It’s day 3 of winter break, and my classroom is a thousand miles away (both literally and figuratively, as I am SO not thinking about work during these two weeks in NYC with my fiancee!). I’m happily diving into the pile of books which have accumulated on my nightstand since Thanksgiving. This particular read did actually make me think about teaching, but since it was such a page-turner, I’ll overlook that fact and recommend it for your leisure time, anyway.
Malcolm Gladwell has recently attracted attention for his New Yorker article Most Likely to Succeed, in which he questions how an employer (be it a football scout or a school principal) can tell if a candidate will be successful on the job. In the end, Gladwell identifies withitness as being a critical factor in teacher success. I didn’t find this fact particularly earth shattering, considering that the term was included in a multiple choice test question I answered in a 1996 undergraduate course.
What did have a far-reaching impact on my perspective of education was Gladwell’s latest book.
Outliers is a fascinating and surprisingly easy read, considering the complexity of the topic. Gladwell disaggregates data on a variety of seemingly unrelated themes (yes, I’m a huge nerd for loving this) and weaves it into a suspenseful narrative. His critics complain that Gladwell’s points are less than well-substantiated, but those accusations don’t undermine the reasonable evidence that supports his ideas, nor do they detract from the compelling nature of the patterns Gladwell exposes (which are, without exception, thought-provoking).

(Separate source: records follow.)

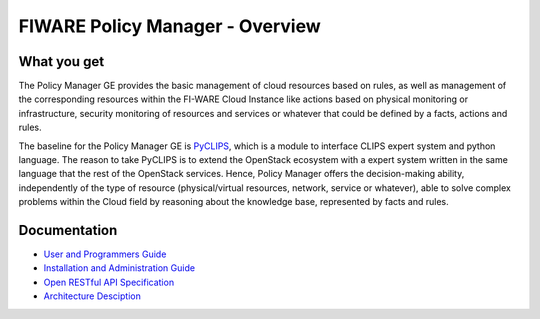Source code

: FIWARE Policy Manager - Overview
____________________________


What you get
============

The Policy Manager GE provides the basic management of cloud resources
based on rules, as well as management of the corresponding resources
within the FI-WARE Cloud Instance like actions based on physical
monitoring or infrastructure, security monitoring of resources and
services or whatever that could be defined by a facts, actions and
rules.

The baseline for the Policy Manager GE is
`PyCLIPS <http://pyclips.sourceforge.net/web/>`__, which is a module to
interface CLIPS expert system and python language. The reason to take
PyCLIPS is to extend the OpenStack ecosystem with a expert system
written in the same language that the rest of the OpenStack services.
Hence, Policy Manager offers the decision-making ability, independently
of the type of resource (physical/virtual resources, network, service or
whatever), able to solve complex problems within the Cloud field by
reasoning about the knowledge base, represented by facts and rules.

Documentation
=============

-   `User and Programmers Guide <user_guide.rst>`_
-   `Installation and Administration Guide <admin_guide.rst>`_
-   `Open RESTful API Specification <open_spec.rst>`_
-   `Architecture Desciption <arcbitecture.rst>`_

Gladwell’s purpose in Outliers is to contrast how success has been perceived culturally with the factors that actually contribute to becoming successful. His examples are not always intended to have educational implications, such as the chapter on why certain airlines have higher crash rates than others (would you believe, the culturally-based deferential treatment of the captain by the first officer? Fascinating.) But nearly every chapter inadvertently caused me to re-evaluate our educational norms and expectations.
For example, Gladwell establishes in the beginning of the book how children are punished by the age cut-offs established by school systems (students born right before the cut-off will lag behind their peers who are nearly a year older, and have to compensate for their disadvantage all the way through high school). It is inherently unfair to expect a child who is 7.1 years old to read at the same level as a child who is 7.10. This is a self-evident fact, yet few (beyond the Montessori movement) have taken any real steps to correct this problem. As a result, we set up children for years of struggle and failure based solely on the month in which they were born.
Gladwell also notes how the differences in parenting styles affect success. This is a well-known fact, especially among those of us who work with children, but the Outliers interpretation offers some considerations which are difficult for us to quantify and express:
The middle-class parenting style is typically one of ‘concerted cultivation’, an attempt to actively foster and assess a child’s talents, opinions, and skills. Poor parents tend to follow, by contrast, a strategy of ‘accomplishment of natural growth’. They see as their responsibility to care for their children but to let them grow and develop on their own (skills and interests are character traits which make the child who s/he is, not as a signal to look for other ways to develop that interest into a formal talent).
But perhaps the most important chapter for educators appears at the end of the book. Gladwell analyzes data showing the gains that upper class children make during the long summer vacation each year and charts the losses that lower class children suffer. The contrast is impossible to ignore: children from wealthy families benefit from concerted cultivation for two and a half months, while poor children languish in the front of the TV day after day after day. While Gladwell only analyzes data from Baltimore city schools, I’d be highly surprised if different conclusions could be drawn from any other studies:
An enormous amount of time is spent talking about reducing class size, rewriting curricula, buying every student a shiny new laptop, and increasing school funding–all of which assumes that there is something fundamentally wrong with the job that schools are doing. But look back at the second table [of Baltimore City data], which shows what happens between September and June. Schools work. The only problem with school, for the kids who aren’t achieving, is that there isn’t enough of it.
This is a consideration which would revolutionize American education: the abolishment of summer vacation under the premise that children will learn more if they’re provided with enough of the right opportunities. Imagine diverting funds from endless assessment and swinging pendulum reform initiatives, and using that money to employ teachers for an extra six weeks of best-practice instruction every year. What would YOUR students know if you had an extra 210 hours to teach them?
Whether or not you believe whole-heartedly in the legitimacy of the patterns Gladwell has pieced together, there are clearly some legitimate points which are worthy of our consideration. Outliers will challenge you to consider the factors that are working for and against the success of our students. As Gladwell explains,
Because we so profoundly personalize success, we miss opportunities to lift others onto the top rung. We make rules that frustrate achievement. We prematurely write people off as failures. We are too much in awe of those who succeed and far too dismissive of those who fail. And, most of all, we become much too passive. We overlook just how large a role we all play–and by “we” I mean society–in determining who makes it and who doesn’t.